Member of the New Hampshire Senate from the 11th district
- Incumbent
- Assumed office December 4, 2024
- Preceded by: Shannon Chandley

Member of the New Hampshire House of Representatives from the Hillsborough 12th district
- In office December 7, 2022 – December 4, 2024

Member of the New Hampshire House of Representatives from the Hillsborough 18th district
- In office December 4, 1996 – December 6, 2000

Personal details
- Party: Republican

= Tim McGough =

American politician

Tim McGough is an American politician and business executive. In 2024, McGough was elected to represent the 11th district in the New Hampshire Senate, after defeating incumbent Shannon Chandley. Previously, McGough represented the Hillsborough 12th and 18th district in the New Hampshire House of Representatives from 1996 to 2000 and again from 2022 to 2024.

During his tenure in the Senate, McGough was assigned to the Commerce and the Executive Department and Administration committees, where he serves as the Vice Chairman. McGough also served as the chairman of the New Hampshire Canadian Trade Council.

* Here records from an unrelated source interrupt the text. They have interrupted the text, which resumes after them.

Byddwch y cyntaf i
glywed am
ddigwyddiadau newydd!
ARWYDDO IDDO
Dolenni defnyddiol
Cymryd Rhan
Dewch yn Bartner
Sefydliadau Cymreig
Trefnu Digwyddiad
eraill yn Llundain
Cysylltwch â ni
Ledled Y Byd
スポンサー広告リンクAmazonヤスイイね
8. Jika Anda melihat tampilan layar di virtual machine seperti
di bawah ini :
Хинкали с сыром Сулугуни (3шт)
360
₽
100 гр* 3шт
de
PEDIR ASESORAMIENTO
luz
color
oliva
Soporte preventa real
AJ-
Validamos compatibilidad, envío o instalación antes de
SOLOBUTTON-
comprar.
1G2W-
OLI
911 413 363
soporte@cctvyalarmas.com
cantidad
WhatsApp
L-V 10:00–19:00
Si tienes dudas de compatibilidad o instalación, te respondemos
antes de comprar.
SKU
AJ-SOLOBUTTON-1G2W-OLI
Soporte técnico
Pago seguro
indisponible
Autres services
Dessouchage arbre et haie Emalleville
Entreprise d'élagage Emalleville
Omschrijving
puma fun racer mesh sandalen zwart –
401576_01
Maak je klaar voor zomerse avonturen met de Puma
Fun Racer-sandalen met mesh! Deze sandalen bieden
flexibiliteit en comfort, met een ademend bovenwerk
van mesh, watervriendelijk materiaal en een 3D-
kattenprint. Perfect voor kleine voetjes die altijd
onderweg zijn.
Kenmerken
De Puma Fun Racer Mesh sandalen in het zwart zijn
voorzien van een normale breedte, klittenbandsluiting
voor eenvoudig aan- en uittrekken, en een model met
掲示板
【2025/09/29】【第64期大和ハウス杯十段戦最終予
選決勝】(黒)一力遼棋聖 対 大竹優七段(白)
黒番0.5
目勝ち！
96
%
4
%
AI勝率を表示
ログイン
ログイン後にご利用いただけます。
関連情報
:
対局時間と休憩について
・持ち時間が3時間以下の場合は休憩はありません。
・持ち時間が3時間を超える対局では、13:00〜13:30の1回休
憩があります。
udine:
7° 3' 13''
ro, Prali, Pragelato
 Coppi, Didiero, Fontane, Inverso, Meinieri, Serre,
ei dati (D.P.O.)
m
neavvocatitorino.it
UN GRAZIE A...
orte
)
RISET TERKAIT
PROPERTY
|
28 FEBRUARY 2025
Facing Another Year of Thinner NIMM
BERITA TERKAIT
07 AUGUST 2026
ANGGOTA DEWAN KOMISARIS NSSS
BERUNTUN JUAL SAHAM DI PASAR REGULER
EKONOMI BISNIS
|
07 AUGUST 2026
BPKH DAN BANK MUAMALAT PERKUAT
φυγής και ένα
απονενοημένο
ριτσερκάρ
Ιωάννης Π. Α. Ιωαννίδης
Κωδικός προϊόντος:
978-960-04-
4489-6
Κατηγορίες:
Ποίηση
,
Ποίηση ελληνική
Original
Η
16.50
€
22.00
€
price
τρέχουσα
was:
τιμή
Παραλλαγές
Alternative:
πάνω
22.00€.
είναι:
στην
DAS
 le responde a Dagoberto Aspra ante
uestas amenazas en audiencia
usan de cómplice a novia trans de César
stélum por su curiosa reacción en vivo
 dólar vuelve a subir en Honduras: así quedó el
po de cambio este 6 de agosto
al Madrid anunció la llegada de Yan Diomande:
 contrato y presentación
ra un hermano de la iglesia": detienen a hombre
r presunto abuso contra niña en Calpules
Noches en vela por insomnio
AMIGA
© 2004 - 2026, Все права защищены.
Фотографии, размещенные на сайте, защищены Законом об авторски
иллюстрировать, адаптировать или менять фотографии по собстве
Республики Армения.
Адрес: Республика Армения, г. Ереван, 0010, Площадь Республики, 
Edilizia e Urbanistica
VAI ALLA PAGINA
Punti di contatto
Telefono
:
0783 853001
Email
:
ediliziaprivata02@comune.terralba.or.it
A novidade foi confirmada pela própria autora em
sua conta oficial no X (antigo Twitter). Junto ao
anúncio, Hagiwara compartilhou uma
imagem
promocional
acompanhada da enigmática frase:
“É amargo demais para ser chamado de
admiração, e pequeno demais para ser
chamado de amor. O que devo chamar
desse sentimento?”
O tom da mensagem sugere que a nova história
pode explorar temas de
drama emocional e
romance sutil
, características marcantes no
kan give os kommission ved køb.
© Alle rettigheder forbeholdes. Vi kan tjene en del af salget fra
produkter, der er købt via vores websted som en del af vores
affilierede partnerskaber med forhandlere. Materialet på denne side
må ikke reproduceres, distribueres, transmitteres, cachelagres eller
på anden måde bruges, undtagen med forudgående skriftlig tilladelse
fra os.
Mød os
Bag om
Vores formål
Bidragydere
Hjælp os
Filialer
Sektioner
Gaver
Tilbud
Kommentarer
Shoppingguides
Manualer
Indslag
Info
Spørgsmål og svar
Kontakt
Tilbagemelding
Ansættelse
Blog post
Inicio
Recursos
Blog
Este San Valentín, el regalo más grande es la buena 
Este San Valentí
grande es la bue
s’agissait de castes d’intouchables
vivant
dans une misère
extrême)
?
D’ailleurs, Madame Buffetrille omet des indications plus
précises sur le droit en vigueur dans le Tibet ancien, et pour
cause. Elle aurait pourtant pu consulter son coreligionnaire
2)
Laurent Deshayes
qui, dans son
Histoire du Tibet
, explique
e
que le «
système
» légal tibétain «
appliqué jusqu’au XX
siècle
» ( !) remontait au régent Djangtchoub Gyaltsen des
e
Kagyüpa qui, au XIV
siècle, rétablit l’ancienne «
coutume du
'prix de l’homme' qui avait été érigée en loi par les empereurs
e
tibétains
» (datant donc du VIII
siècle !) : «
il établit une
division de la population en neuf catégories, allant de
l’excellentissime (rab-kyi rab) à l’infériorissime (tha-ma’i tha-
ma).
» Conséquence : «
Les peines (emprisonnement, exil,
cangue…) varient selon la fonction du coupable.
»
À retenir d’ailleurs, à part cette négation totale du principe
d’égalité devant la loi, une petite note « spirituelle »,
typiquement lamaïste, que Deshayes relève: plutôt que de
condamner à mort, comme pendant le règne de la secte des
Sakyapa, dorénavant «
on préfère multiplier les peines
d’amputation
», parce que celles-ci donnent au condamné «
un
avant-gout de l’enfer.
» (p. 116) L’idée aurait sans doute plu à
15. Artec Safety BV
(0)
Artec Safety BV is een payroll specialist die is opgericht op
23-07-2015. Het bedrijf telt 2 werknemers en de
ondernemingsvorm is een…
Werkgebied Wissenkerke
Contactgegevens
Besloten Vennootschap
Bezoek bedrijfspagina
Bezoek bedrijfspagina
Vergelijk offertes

McGough opposed efforts to build an ICE facility in Merrimack, New Hampshire. He was the sponsor for a bill which would define an unsafe motor vehicle, following the repeal of mandatory state inspections. McGough supported removal of the state inspections.

McGough sponsored legislation which aimed to reduce Crypto ATM scams on elderly by imposing a right to refund and transaction limits. In April 2026, he was temporarily removed from his assigned Senate committees and Senate Republican Caucus amid allegations of harassment of Senate staff. On April 4, 2026, the Amherst Republican Town Committee voted unanimously in support of McGough, expressing their “full confidence” in him.